10 Ekim 2012 Çarşamba

yaratmada şer yok, yaratılanı kötüye kullanma şer

Annelerdeki şefkate RABBimizin RAHMAN, RAHİM isimlerinin tecellisi olarak bakabiliyoruz da, bazı insanların cürümlerine şahit oldukça, buna nasıl anlam vereceğimizi şaşırıyoruz.
Böyle durumlarda bakışımız nasıl olmalı?
Birincisi,kainatta kötülük ve şer diye bildiğimiz şeyler, aslında kötülük ve şer değildir.
Mesela, ateş aslı itibari ile mutlak hayırdır, ama sen onu ev kundaklamada kullanırsan kendine şer yapmış olursun.
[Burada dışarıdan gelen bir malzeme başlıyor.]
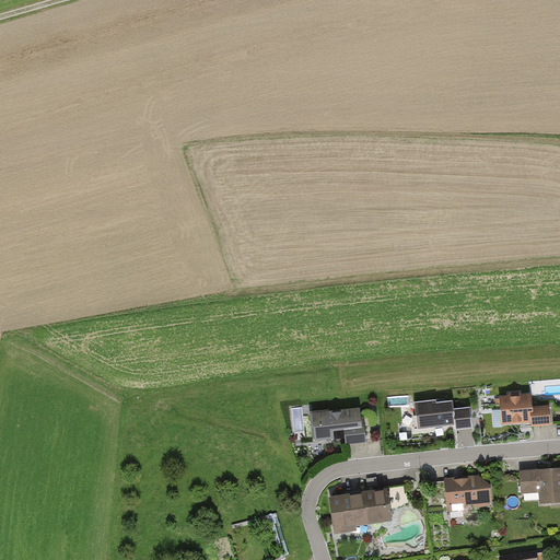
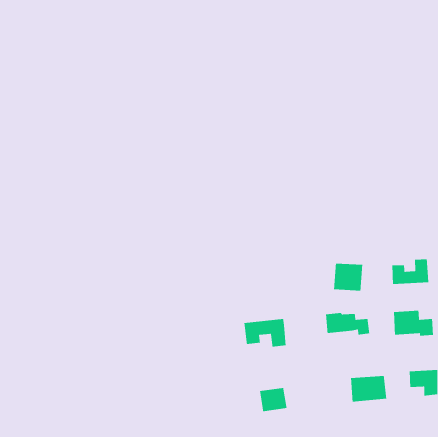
building: none -> [392,259,429,285]
building: none -> [333,263,363,291]
building: [361,488,389,520] -> none

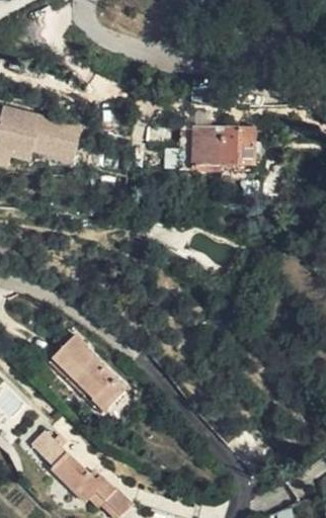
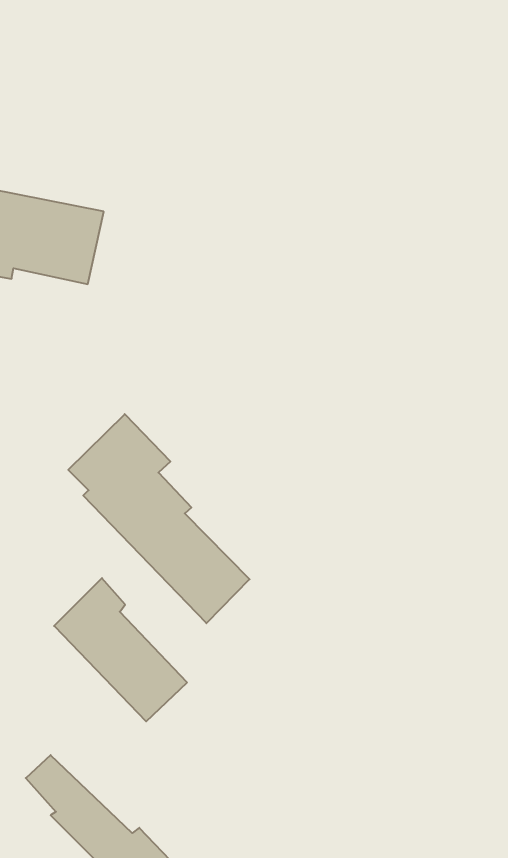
building: [184,128,259,171] -> none
building: none -> [68,414,250,623]

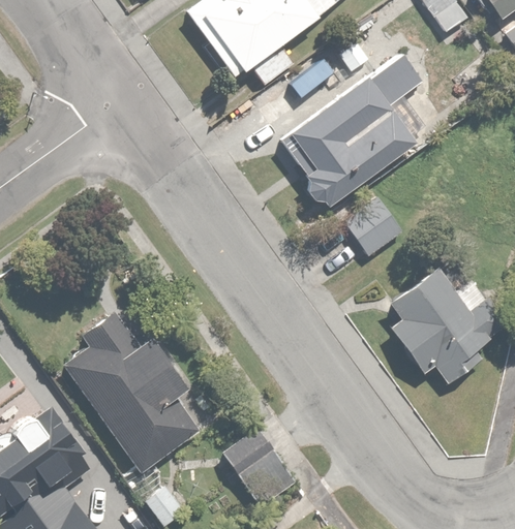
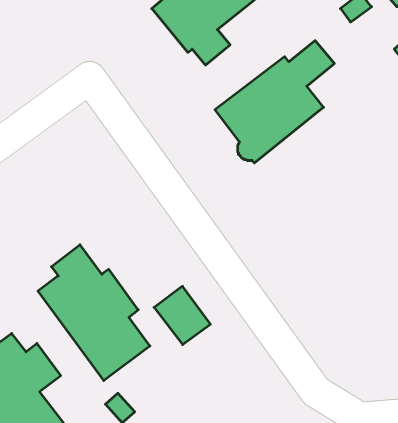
building: [346,197,402,254] -> none
building: [389,270,485,378] -> none
building: [223,430,293,501] -> [154,286,210,345]

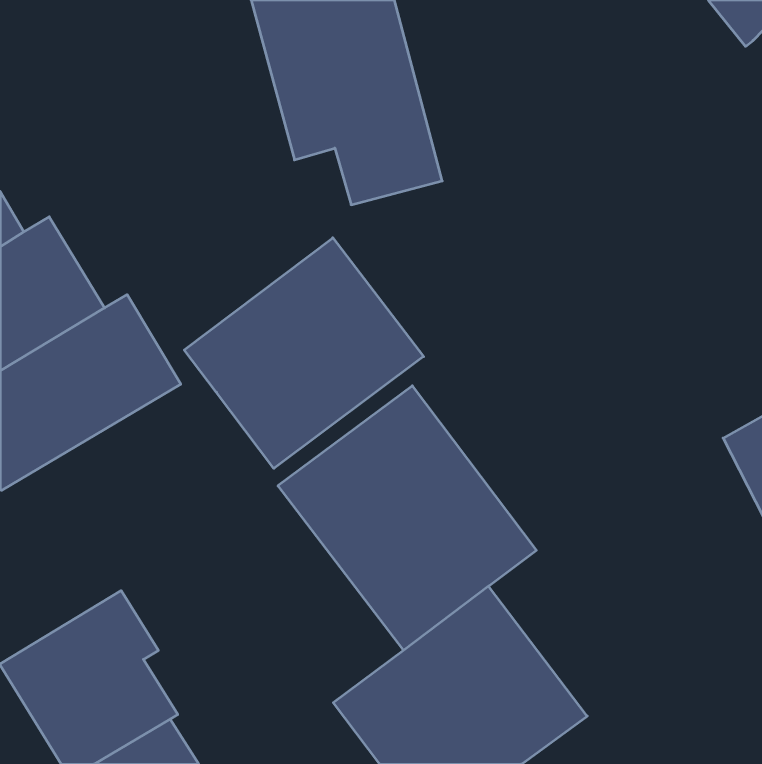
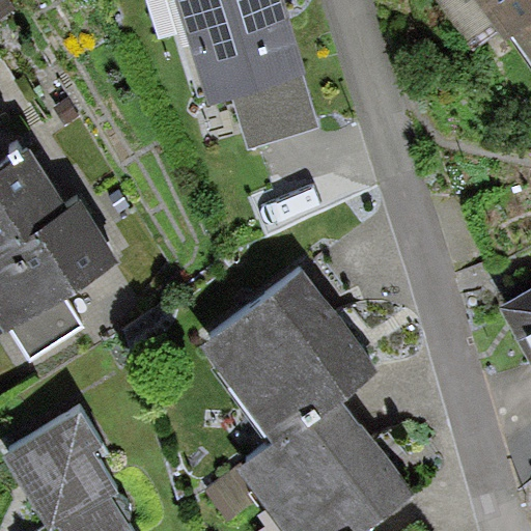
building: [184,238,424,468] -> none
Onun için yaratmada şer yoktur, yaratılanı kötüye kullanmada şer vardır.
Şeytan ve nefis senin çok mertebe ve dereceleri elde etmende bir araçtır, ama sen iradenle onlara uyarsan sana en zararlı bir şer olurlar. Bu demektir ki, ALLAH onları hayır için yaratmıştır, ama biz onları kendimiz hakkında şerre çeviriyoruz.
Bu yönü ile kainatta aslı itibari ile ve yaratmak noktasından şer ve kötülük yoktur.
"Halkı(Yaratmak. İcad) şer şer değil, kesbi(Sonradan elde edilen) şer şerdir."
Yani nefis ve şeytanın yaratılması şer değil,
bizim irademizle ona uymamız şerdir.
İkincisi, kainatta asıl olan güzellik ve hayırdır. Çirkinlik ve şerler cüzi ve farazidir ve çok az bulunur. Bunların yaratılmasının sebebi de güzel ve hayırların nispi mertebe ve makamlarının tezahür etmesi ve açığa çıkması içindir. Soğuk olmasa sıcağın bir çok derecesi bilinemez ve anlaşılamazdı. Şer olmasa hayrın hadsiz makamları fark edilemeyecekti. İşte bu derece ve makamların inkişaf ve izharı için ALLAH cüzi ve farazi şerleri yaratmıştır.
Öyle ise bize zahiren çirkin görünen şeyler aslında ALLAH’ın isimlerinin makamlarının anlaşılmasına hizmet ediyorlar.
Üçüncüsü, ALLAH imtihan gereği insanları irade sahibi olarak yaratmıştır. İradenin çalışması da ancak hayır ve şerre kabiliyetle mümkündür.
Bu sebeple insan hayra da şerre de kabil olarak yaratılmıştır.
İnsan hayra kabil olup şerre kabil olmasa,
imtihan sırrı ve kainatın dizayn felsefesi boşa çıkacaktır.
Bu sebeple ALLAH insanın şer cephesine fıtri bir sınırlama koymamıştır, ama dinler ve peygamberler vasıtası ile iradi bir sınır ve terbiye koymuştur. İşte insanın mesuliyeti burada ortaya çıkmaktadır. İnsanı insan yapan ve harika kılan bu iradi hürriyettidir.
Dördüncüsü, insan kainat sahnesine hususi alemi noktasından, yani sübjektif olarak
(Subjektif kelimesinin anlamı olaylara kendi görüş açısıyla bakmak olayları kendi görüş açısıyla değerlendirmek bireysel kişisel değerlendirme yapmak görüş belirtmek)
pis elini bulaştırmazsa, bu sahne tamamen ALLAH’ın isimlerini okutan, anlatan bir sahnedir. Çirkinlikler ve şerler insanın cüzi bakışından ve iradesinden çıkıyor. Eşyanın aslında bir çirkinlik ve şer yoktur. Eşyayı telvis(Bozmak, berbat etmek,kirletmek) eden insanın pis nazarıdır.
Öyle ise kainat hakkı ile esmaya hizmet ediyor.